6. Buy any book that features textures.
Feel that bunny’s tail! It really IS soft! I could feel up a copy of Pat the Bunny all day. Would that be inappropriate? The best thing about texture books is that they have to make the pages extra thick in order to embed the fabric, and that means the book is that much shorter. You know how gratifying it is to turn a page that’s three inches thick? I feel like Speed Reader:

Shorter reading time equals earlier bedtime equals more time for drinking and watching violent Korean movies. NICE.
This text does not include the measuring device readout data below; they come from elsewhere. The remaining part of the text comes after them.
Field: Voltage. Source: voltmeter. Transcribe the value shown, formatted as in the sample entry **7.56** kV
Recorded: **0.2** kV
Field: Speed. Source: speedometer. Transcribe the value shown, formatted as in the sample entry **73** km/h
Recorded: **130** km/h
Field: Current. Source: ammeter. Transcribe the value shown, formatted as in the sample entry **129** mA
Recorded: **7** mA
7. Do not buy any Amelia Bedelia books.
She’s awful. I hate her. She takes everything you say literally, so when her boss is like, “Make the bed,” she literally makes a little bed out of craft supplies. What a moron. Kids are too young and too stupid to understand the concept of figures of speech, so all the jokes go right over their heads. They’re the lucky ones. I actually understand these jokes, which only makes it worse. If this woman existed in the real world, she’d be arrested and sent to prison and then she’d die from swallowing bleach by accident and she would DESERVE it. Every time she gets fired in these books, I cheer. And when she gets rehired, I want to vote Republican. STOP BAILING OUT THESE PEOPLE.
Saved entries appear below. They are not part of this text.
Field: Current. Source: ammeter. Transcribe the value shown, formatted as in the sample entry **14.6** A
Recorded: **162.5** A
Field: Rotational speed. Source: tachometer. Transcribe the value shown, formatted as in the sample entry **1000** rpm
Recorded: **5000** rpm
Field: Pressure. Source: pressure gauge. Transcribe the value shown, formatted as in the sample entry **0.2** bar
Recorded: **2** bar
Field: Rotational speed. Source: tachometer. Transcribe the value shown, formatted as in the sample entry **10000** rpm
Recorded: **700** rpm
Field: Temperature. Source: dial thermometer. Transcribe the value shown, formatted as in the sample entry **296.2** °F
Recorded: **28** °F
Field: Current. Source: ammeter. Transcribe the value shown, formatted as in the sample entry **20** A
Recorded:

8. NEVER buy a DK reader book.
If you browse a children’s section at Barnes & Noble, you’ll notice that the back shelves are littered with DK books. According to the back cover, DK books are “a multilevel reading program guaranteed to capture children’s interest while developing their reading skills and general knowledge.” That’s what their little marketing team tells you. Now, in reality, these books are mass-produced dogshit written by some kind of corporate spambot. Most of them are little more than cheap movie tie-in books designed to get your kids nuzzling at the Star Wars teat for the rest of their lives. I bought one called Luke Skywalker’s Amazing Story, and here is some of the text:

This is Luke.

He dreams of having adventures. He lives on a far away planet with his aunt and uncle. His aunt and uncle are called ... [turn the page]
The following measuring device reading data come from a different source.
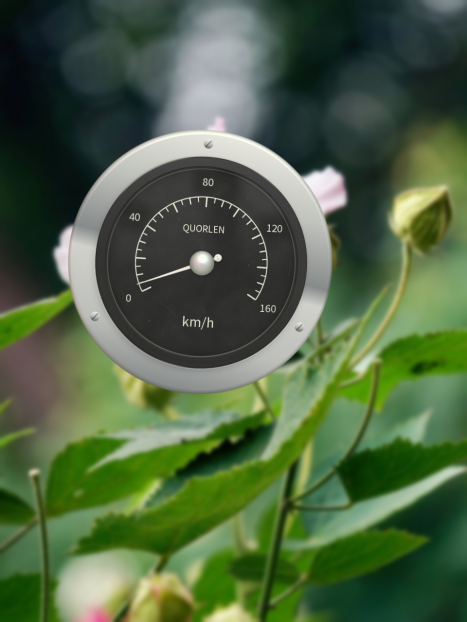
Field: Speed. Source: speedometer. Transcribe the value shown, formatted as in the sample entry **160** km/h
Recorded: **5** km/h
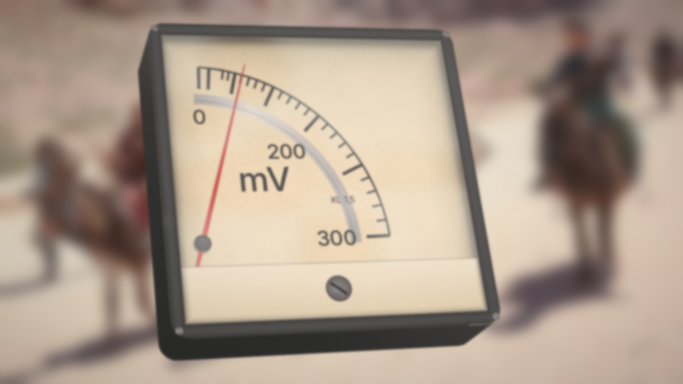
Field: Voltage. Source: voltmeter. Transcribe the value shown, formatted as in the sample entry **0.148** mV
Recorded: **110** mV
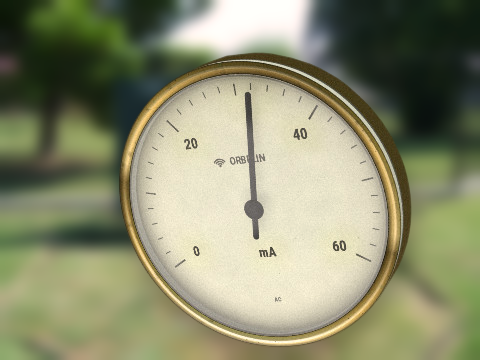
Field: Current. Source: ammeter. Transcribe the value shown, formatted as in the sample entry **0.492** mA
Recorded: **32** mA
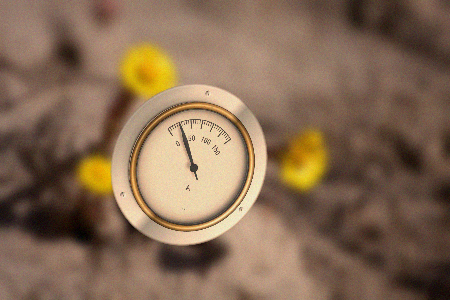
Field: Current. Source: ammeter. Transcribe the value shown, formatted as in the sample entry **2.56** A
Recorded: **25** A
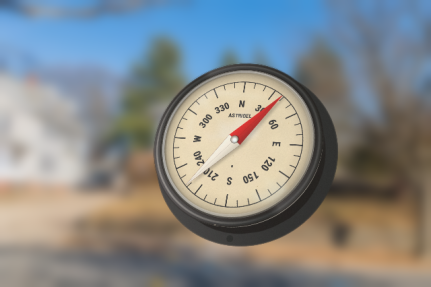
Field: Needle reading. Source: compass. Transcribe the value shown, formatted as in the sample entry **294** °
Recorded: **40** °
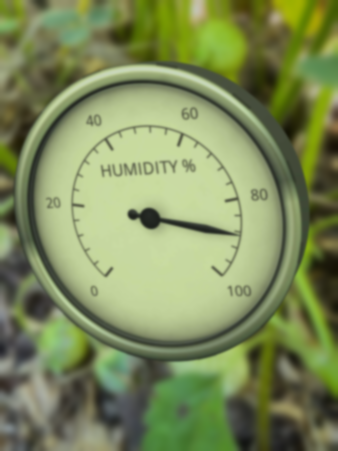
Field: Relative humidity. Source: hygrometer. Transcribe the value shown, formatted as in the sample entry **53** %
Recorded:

... Aunt Beru and Uncle Owen.

There’s even a quiz at the back of this thing. A QUIZ. Just in case your kid wasn’t fully subsumed by George Lucas’s deathless money-grubbing shitblob. It’s repulsive. Every time I see one of these books, I want to douse it in kerosene and throw it onto my Char-Broil. That brings us to a broader rule ...


9. Never buy any book that’s a movie or TV tie-in.
Most of these books don’t even list a proper author, mostly because they were conceived and executed during a conference call between brand managers. None of them has any value. They just use still photos and screencaps from the movie properties and then vomit up a shorthand version of the movie story. You can find any number of examples of this. You’re essentially buying an advertisement. Don’t be a slave to Big Book.

10. NEVER buy a children’s book written by a celebrity.
You already knew this. But just in case you were walking by I Already Know I Love You and thought, “Hey, maybe that one won’t suck,” SHUT UP. You should know better. Celebrities write children’s books because they’re too stupid to write full books and they think anyone can write a children’s book.


The truth is that only a few people in history have managed to create great lasting children’s books: Seuss, Scarry, Sendak, Rey, Eastman, etc. Stick with those, and you and your child will have a happy reading time together. Or try these 10 titles:

Don’t Let the Pigeon Drive the Bus, by Mo Willems
One Witch, by Laura Leuck
The Gruffalo, by Julia Donaldson and Axel Scheffler
• The Olivia books by Ian Falconer
• The Llama Llama books by Anna Dewdney
Iggy Peck: Architect, by Andrea Beaty and David Roberts
The Paper Princess, by Elisa Kleven
• The Amazing Machines series by Ant Parker and Tony Mitton
Noisy Nora, by Rosemary Wells
Little Pea, by Amy Krouse Rosenthal


Veer into beagle dissertations, and you will curse the written word for the rest of your days.